* _Rows_:
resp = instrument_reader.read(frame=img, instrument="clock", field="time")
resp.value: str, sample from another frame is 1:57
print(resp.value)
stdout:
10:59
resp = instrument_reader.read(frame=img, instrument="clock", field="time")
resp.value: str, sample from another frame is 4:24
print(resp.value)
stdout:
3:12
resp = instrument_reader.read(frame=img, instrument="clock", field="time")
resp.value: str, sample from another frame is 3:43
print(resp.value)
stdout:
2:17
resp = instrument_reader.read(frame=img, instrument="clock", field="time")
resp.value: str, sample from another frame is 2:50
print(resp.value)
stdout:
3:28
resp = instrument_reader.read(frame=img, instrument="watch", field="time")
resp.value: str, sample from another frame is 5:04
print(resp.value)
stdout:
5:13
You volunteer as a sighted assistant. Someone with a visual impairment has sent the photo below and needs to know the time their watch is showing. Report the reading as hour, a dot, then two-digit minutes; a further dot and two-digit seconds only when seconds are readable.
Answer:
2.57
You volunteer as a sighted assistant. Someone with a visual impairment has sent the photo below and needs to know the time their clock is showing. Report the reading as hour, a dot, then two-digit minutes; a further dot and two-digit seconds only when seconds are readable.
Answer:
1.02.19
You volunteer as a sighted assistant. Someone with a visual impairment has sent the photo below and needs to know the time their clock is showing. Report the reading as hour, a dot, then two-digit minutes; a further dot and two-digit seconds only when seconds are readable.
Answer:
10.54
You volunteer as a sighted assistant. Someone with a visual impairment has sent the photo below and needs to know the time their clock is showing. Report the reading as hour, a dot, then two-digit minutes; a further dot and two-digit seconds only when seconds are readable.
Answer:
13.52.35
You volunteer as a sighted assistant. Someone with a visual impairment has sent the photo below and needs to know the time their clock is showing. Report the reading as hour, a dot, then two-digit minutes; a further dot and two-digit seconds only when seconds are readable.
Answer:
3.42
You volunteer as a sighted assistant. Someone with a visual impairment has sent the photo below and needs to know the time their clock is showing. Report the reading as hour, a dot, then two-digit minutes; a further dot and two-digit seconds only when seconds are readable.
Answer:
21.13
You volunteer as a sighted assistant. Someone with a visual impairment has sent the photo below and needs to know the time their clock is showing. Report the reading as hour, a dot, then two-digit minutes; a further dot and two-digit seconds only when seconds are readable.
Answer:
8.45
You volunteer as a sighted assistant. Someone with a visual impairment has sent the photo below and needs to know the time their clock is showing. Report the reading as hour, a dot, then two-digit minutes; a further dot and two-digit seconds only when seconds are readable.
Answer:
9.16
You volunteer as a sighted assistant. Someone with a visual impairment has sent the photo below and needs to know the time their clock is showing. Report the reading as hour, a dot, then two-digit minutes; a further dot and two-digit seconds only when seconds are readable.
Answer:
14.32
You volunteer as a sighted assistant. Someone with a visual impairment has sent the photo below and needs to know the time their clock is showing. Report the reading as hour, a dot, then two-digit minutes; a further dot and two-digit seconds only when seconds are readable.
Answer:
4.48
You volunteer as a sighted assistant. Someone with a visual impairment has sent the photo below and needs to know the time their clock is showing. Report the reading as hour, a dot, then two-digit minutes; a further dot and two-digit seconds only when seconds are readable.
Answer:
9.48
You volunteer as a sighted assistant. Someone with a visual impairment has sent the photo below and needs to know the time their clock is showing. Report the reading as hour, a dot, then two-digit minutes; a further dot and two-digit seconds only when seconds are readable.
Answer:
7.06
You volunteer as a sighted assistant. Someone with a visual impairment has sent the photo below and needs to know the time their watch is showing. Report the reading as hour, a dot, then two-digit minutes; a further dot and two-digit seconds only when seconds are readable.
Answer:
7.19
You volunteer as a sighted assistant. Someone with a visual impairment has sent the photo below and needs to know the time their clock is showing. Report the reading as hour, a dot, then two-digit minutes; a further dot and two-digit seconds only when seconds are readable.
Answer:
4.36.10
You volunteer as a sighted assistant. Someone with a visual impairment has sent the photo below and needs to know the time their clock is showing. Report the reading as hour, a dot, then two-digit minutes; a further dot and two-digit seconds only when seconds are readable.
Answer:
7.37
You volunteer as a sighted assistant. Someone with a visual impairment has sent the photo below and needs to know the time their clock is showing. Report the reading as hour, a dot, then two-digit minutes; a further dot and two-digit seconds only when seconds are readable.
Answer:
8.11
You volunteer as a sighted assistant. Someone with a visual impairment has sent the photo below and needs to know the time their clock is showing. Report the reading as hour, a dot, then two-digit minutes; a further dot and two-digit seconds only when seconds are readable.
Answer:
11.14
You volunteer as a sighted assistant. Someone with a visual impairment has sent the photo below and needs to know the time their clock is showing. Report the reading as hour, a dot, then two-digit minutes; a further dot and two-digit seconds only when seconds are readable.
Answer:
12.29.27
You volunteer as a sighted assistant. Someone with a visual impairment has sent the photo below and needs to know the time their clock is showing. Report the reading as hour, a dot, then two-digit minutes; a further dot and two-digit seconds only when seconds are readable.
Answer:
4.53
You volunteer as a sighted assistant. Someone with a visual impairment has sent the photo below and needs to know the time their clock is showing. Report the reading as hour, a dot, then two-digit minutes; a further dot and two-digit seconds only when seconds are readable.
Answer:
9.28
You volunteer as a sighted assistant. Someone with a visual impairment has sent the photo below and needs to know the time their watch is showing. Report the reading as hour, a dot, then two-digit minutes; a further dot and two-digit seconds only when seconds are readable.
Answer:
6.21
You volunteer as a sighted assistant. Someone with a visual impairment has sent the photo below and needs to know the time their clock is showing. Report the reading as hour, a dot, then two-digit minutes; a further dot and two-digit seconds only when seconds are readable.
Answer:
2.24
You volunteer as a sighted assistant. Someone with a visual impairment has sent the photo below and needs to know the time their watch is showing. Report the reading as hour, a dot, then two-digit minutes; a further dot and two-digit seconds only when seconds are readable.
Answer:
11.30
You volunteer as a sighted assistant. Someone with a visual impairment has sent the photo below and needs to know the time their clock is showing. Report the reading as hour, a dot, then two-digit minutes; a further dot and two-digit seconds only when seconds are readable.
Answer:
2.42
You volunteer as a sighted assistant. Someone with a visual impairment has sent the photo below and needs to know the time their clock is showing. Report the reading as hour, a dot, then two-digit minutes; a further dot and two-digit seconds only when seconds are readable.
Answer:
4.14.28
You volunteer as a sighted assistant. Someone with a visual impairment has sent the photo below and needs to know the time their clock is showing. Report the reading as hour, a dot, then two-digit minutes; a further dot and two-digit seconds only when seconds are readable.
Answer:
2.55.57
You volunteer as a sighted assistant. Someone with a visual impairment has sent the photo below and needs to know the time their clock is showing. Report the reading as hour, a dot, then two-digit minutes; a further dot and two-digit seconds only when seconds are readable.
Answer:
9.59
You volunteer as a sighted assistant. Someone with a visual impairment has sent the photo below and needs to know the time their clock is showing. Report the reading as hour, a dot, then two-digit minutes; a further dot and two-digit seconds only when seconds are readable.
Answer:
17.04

* _What to produce_:
Pull out every line of the material above that contains the word "another", copying each one unchanged.

* _Result of this exercise_:
resp.value: str, sample from another frame is 1:57
resp.value: str, sample from another frame is 4:24
resp.value: str, sample from another frame is 3:43
resp.value: str, sample from another frame is 2:50
resp.value: str, sample from another frame is 5:04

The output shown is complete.